Here is another installment in my series reviewing the NY State Regents exams in mathematics.

This is question 14 from the Common Core Algebra exam.

Setting aside the excessive, and questionable, setup (do people really think about minimizing the interquartile range of daily temperatures when choosing vacation spots?), there is a serious issue with this question: it has no correct answer.

The student is asked to identify the data set that satisfies the following two conditions: median temperature over 80 *and* smallest interquartile range. No data set satisfies both these conditions. According to the diagram, the data associated with “Serene Shores” has the smallest interquartile range (represented by the width of the “box” in the box-and-whisker plot), but its median temperature (the vertical line segment in the box) is below 80.

The answer key says that (4) is the correct answer, but that data does not have the smallest interquartile range shown. Presumably, the intent was for students to evaluate a conditional statement, like, “Among those that satisfy condition A, which satisfies condition B?” But as written, the question asks, “which satisfies both condition A and condition B?” No set of data satisfies both.

Some may consider this nitpicking, but precision in language is an important part of doing mathematics. I focus on it in my classroom, and it is frustrating to see my work undermined by the very tests that are now being used to evaluate my job performance.
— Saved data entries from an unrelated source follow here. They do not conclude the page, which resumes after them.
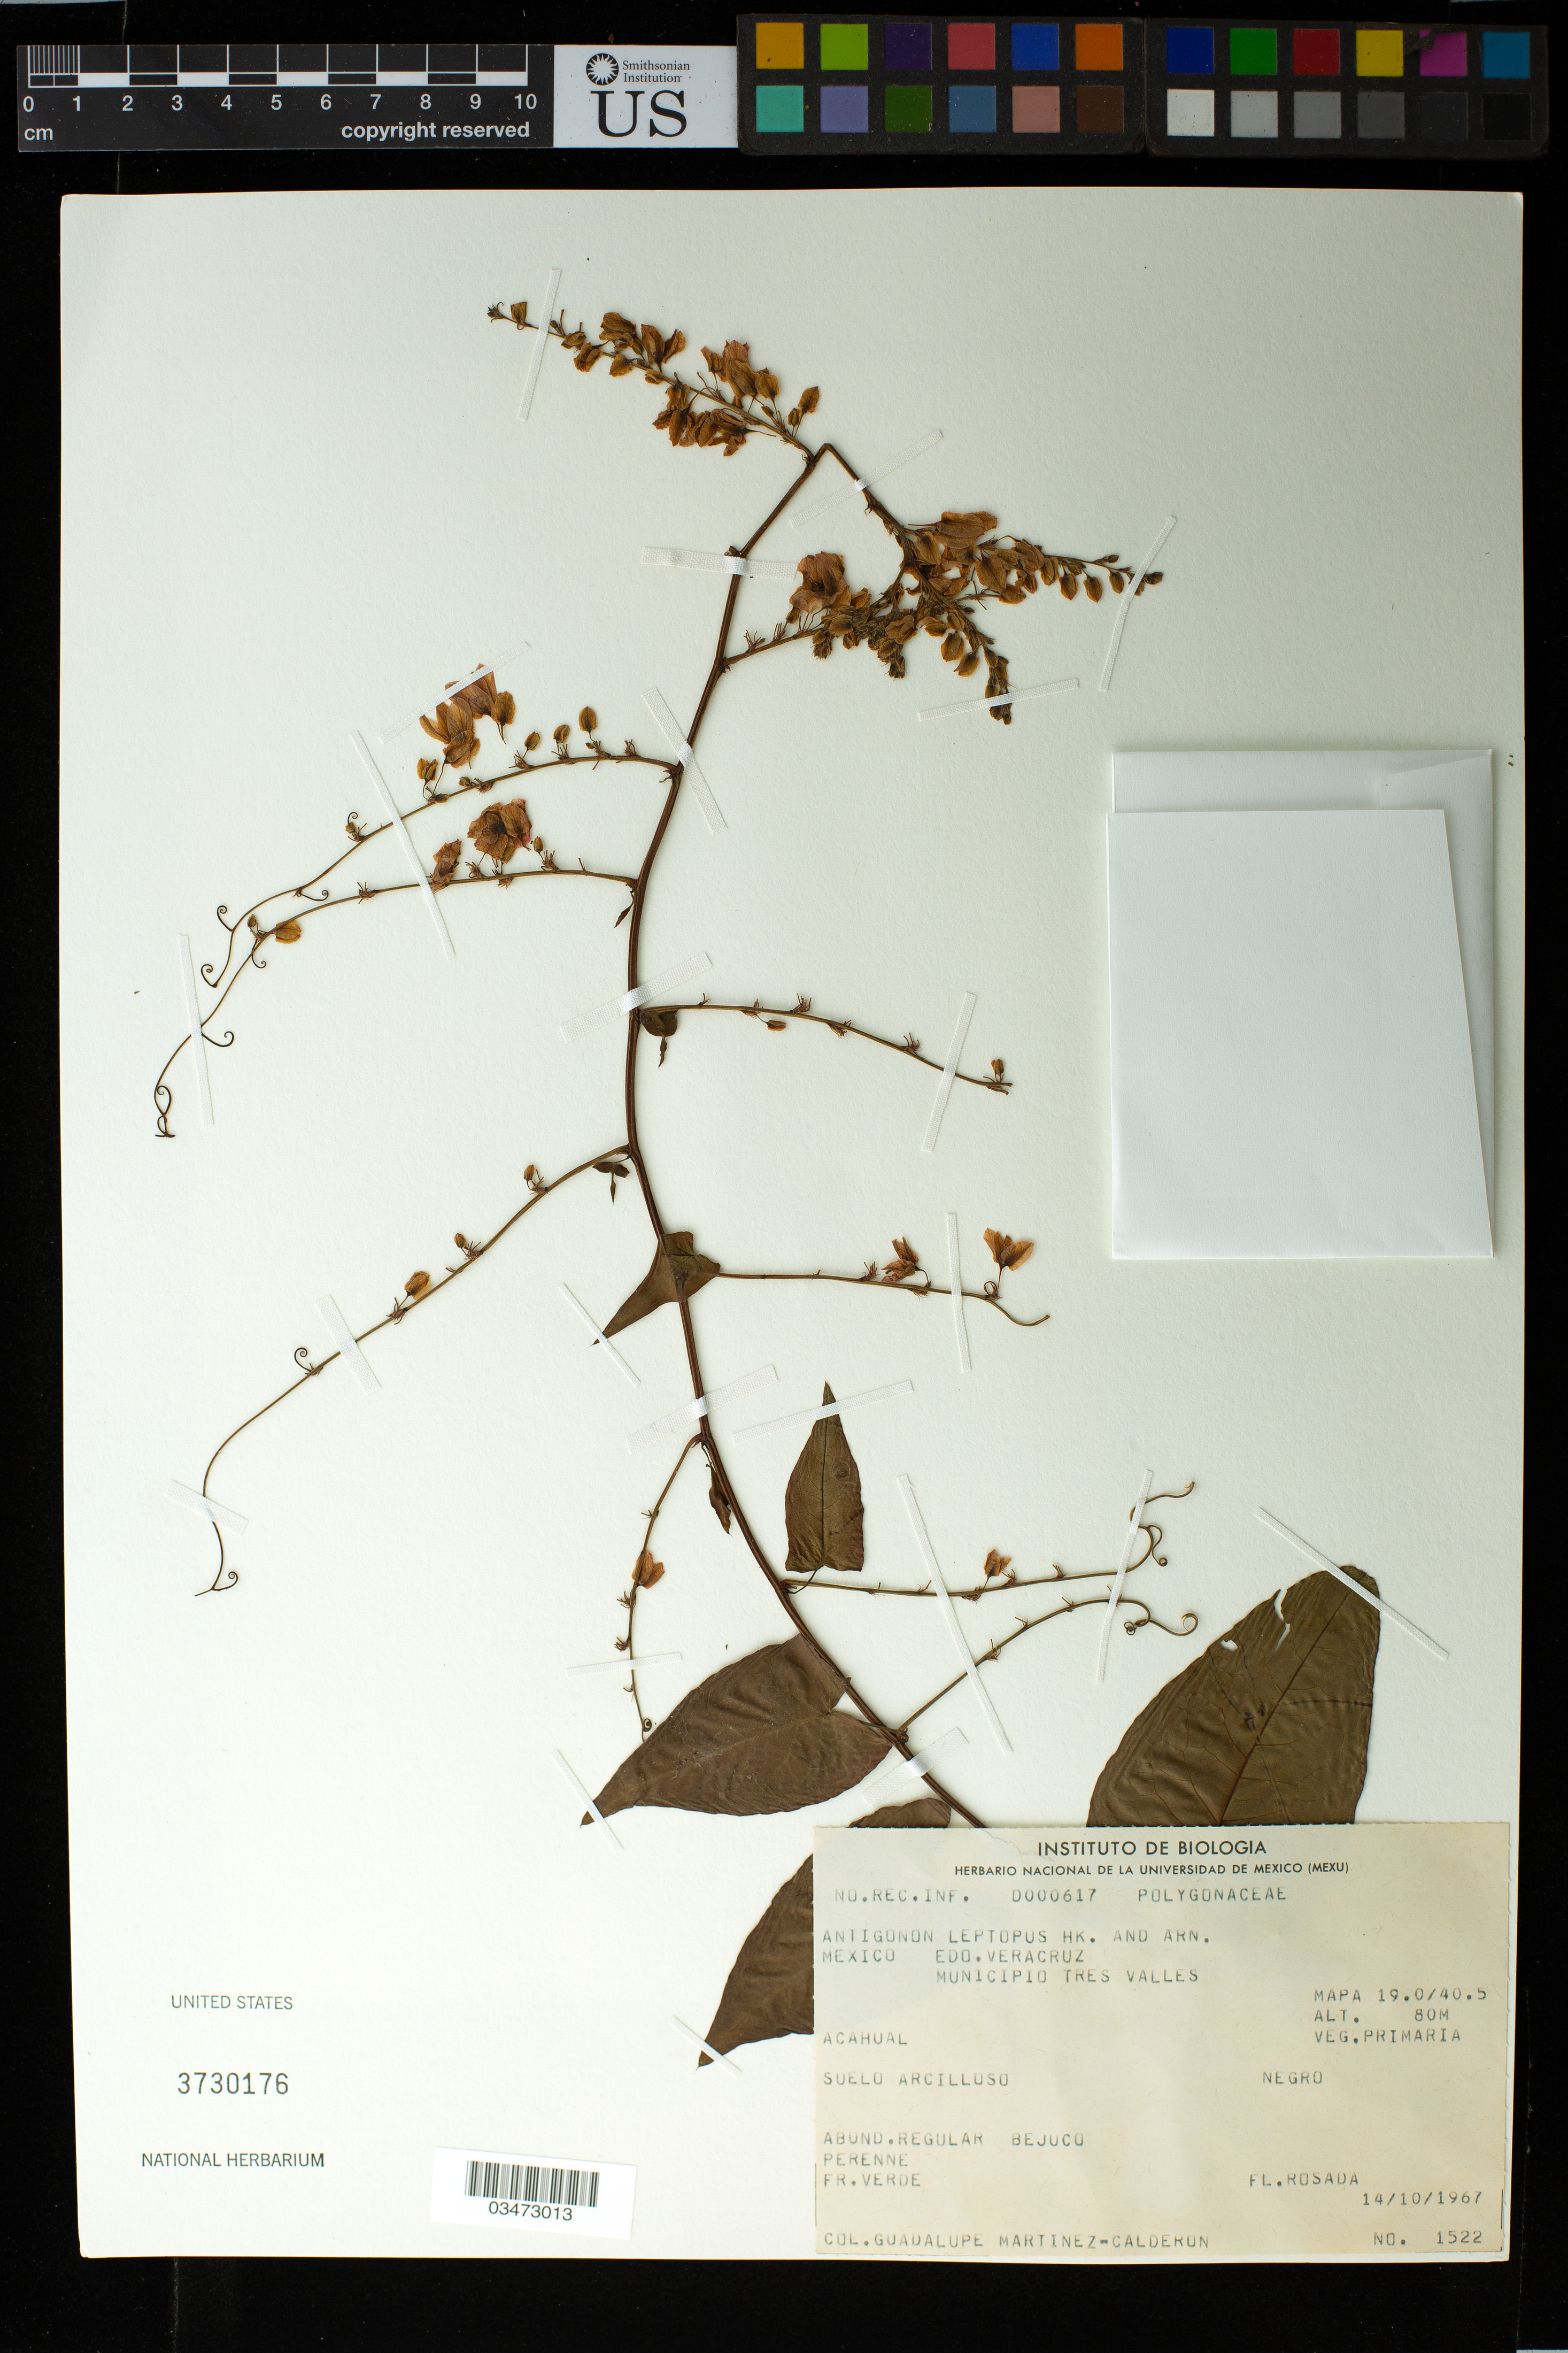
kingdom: Plantae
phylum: Tracheophyta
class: Magnoliopsida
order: Caryophyllales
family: Polygonaceae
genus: Antigonon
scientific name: Antigonon leptopus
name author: Hook. & Arn.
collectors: G. Martinez-C.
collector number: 1522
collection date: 1967-10-14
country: Mexico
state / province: Veracruz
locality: Mexico, Edo. Veracruz, Tres Valles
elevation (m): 80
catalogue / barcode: US 3730176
Moreover, this is by no means the only error present in these exams, nor is it the first example of errors in stating and evaluating compound sentences. If these exams don’t model exemplary mathematical practice, their credibility in evaluating the mathematical practice of students and teachers must be questioned.

## 1 Comment

## Amy Hogan · April 22, 2015 at 5:32 pm

I was waiting for this one to show up here. In addition to the poor logic, there are more reasons why this is a bad question. For example, why are there two graphs provided? Inexplicably, in my opinion, since they have the same scale and are measuring the same variable. Students might get confused if they want them to compare two sets of two or all four or something else altogether. Why was it not possible to put the boxplots in one graph with one scale? (Or are we just supposed to be so overjoyed with the fact that a scale is actually provided?)